Jesus himself saw the difference between God’s vision at Creation – this one flesh concept, – and the human capacity to do harm. Jesus knew that divorce was legal because of a hardness of heart that obstructs the bonding God intended when he created love and marriage. When hardness of heart happens in a relationship, the bond God envisioned as marriage no longer exists and divorce feels inevitable.
Ask anyone who has gone through a divorce. The only thing worse than the trauma, loss, and cost of a divorce is the heartbreak, misery, neglect, betrayal, stinginess, emotional, verbal, financial and/or physical abuse of a relationship destroyed by hardness of heart.

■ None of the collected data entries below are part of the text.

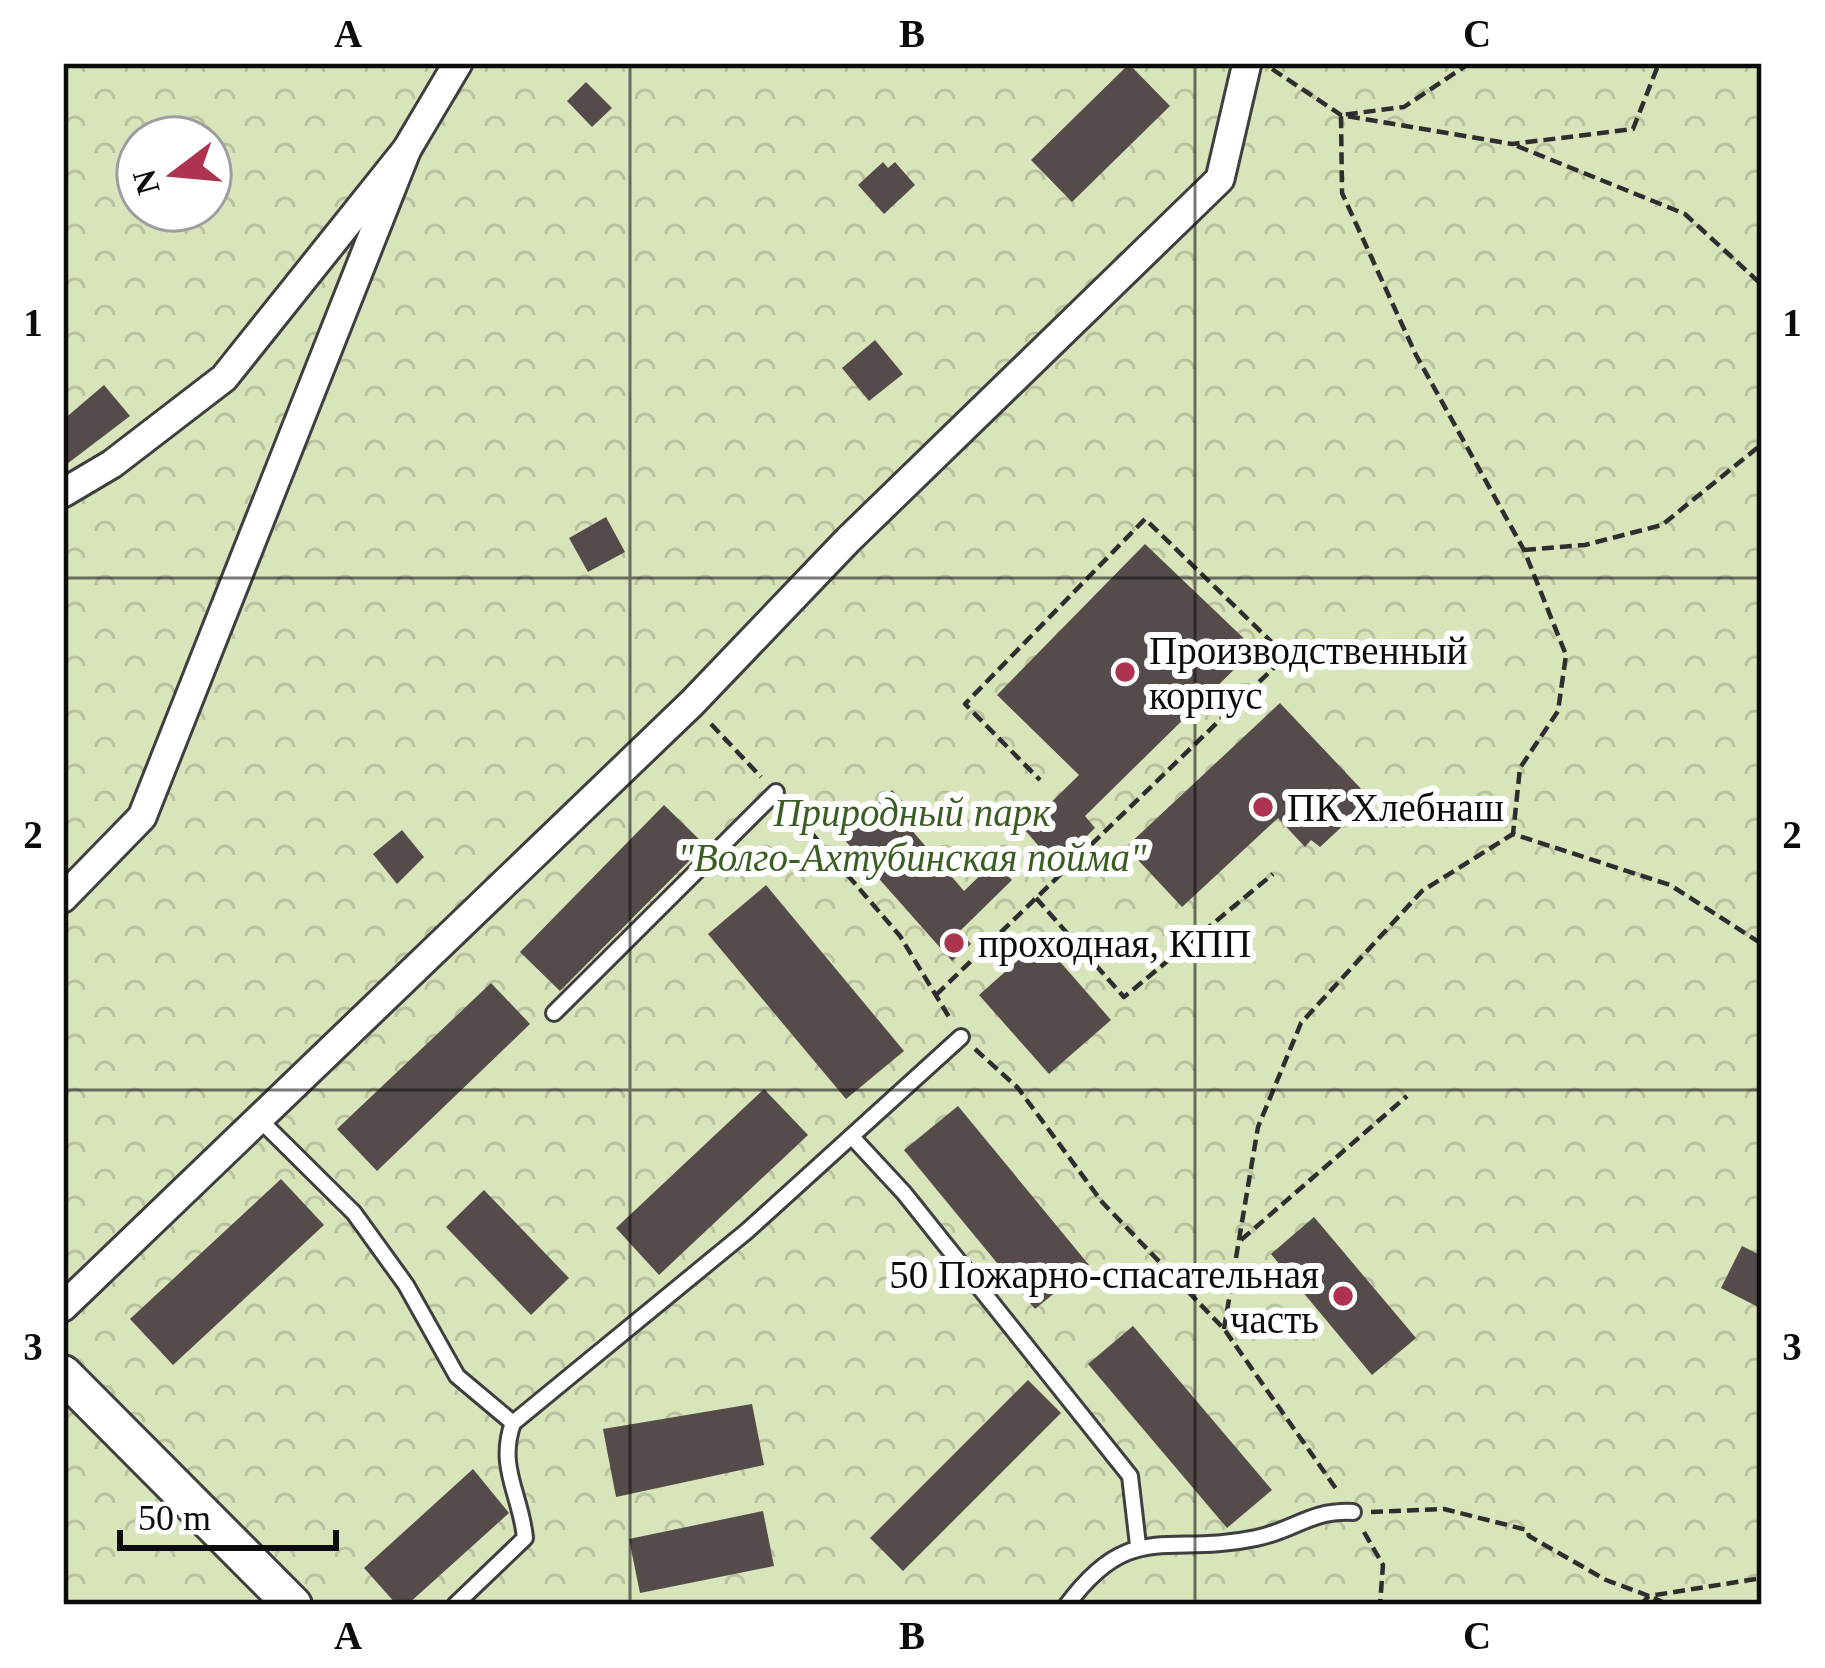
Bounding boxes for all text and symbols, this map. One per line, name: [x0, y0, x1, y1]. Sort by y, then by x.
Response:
text: A: [334, 12, 362, 55]
text: B: [899, 12, 925, 55]
text: C: [1463, 12, 1491, 55]
north arrow: [114, 114, 234, 234]
text: N: [125, 165, 167, 198]
text: 1: [23, 301, 43, 344]
text: 1: [1782, 301, 1802, 344]
place label: Производственный корпус: [1149, 629, 1467, 718]
marker: Производственный корпус: [1112, 659, 1138, 685]
place label: ПК Хлебнаш: [1287, 786, 1504, 829]
park label: Природный парк "Волго-Ахтубинская пойма": [678, 791, 1147, 880]
marker: ПК Хлебнаш: [1250, 794, 1276, 820]
text: 2: [23, 813, 43, 856]
text: 2: [1782, 813, 1802, 856]
place label: проходная, КПП: [978, 922, 1251, 966]
marker: проходная, КПП: [941, 930, 967, 956]
place label: 50 Пожарно-спасательная часть: [889, 1253, 1319, 1341]
marker: 50 Пожарно-спасательная часть: [1330, 1283, 1356, 1309]
text: 3: [23, 1325, 43, 1368]
text: 3: [1782, 1325, 1802, 1368]
scale bar: [120, 1476, 336, 1550]
text: 50 m: [138, 1498, 211, 1538]
text: A: [334, 1614, 362, 1657]
text: B: [899, 1614, 925, 1657]
text: C: [1463, 1614, 1491, 1657]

Jesus described two kinds of marriage. The one God created and wants for all of us. A marriage bond where each person is treated and valued as their own flesh. An intimacy that should never be betrayed, violated, or exchanged for another person. That would be adultery.
And then there is the marriage ruined by hardness of heart, and that is why we have divorce.
Is Jesus happy about that? Obviously not. No one is. Not the grieving spouses who see their hopes and dreams go up in flames. Not the women who will be cast into a socially desolate and dangerous place, physically and financially.
And not the children whose lives are turned upside down, the silent victims of conflict between the two parents whom they trusted with their lives. Which brings us to the fourth section of our Lesson for today.
The Blessing of the Children.
Children were considered property at the time of our Lesson, an expense. Which is why Jesus had to speak up for them, indignant and stern. He referred to them as the role model for what it takes to get into the Kingdom of God: an open receptive mind, an eagerness to learn, an ability to love without reservation, without hardness of heart.
“And he took them up in his arms, laid his hands on them, and blessed them.”
Which is what Jesus does with us, when we are so blessed to be in a marriage filled with love and mutual regard, where we experience the sense of what “one flesh” is all about, and for which we give thanks every day.
“And he took them up in his arms, laid his hands on them, and blessed them.”
Which is what Jesus does with us, when hardness of heart has created isolation and loneliness in our own home. He comforts us with his own experiences with hardness of heart: listening to the crowd chant Crucify him; seeing, hearing Peter’s denial of their relationship as the cock crowed, and in the darkness of Gethsemane watching Judas approach him, to betray him with a kiss. Jesus knows the pain caused by hardness of heart.
“And he took them up in his arms, laid his hands on them, and blessed them.”
Which is what Jesus does if we feel condemned by today’s scripture. Whether because we could no longer tolerate a relationship broken by our loved ones’ hardness of heart and we left it. Or when we were the ones with hardness of heart destroying the relationship and driving away the very person we once loved. Or when we are honest with ourselves.
As far as I know, I have never met a person who has not, at one time or another, hardened their heart, and said things they could never take back, done things unforgivable. Jesus’ words do not condemn us. They never condemn. They are filled with compassion as he takes us in his arms, forgives us, and blesses us with his love and assurance that he will never leave us. There is no sin worse than any other sin. And there is no sin that goes unforgiven by God. With God, there is no hardness of heart, no abandonment, only love. Only forgiveness.
“And he took them up in his arms, laid his hands on them, and blessed them.”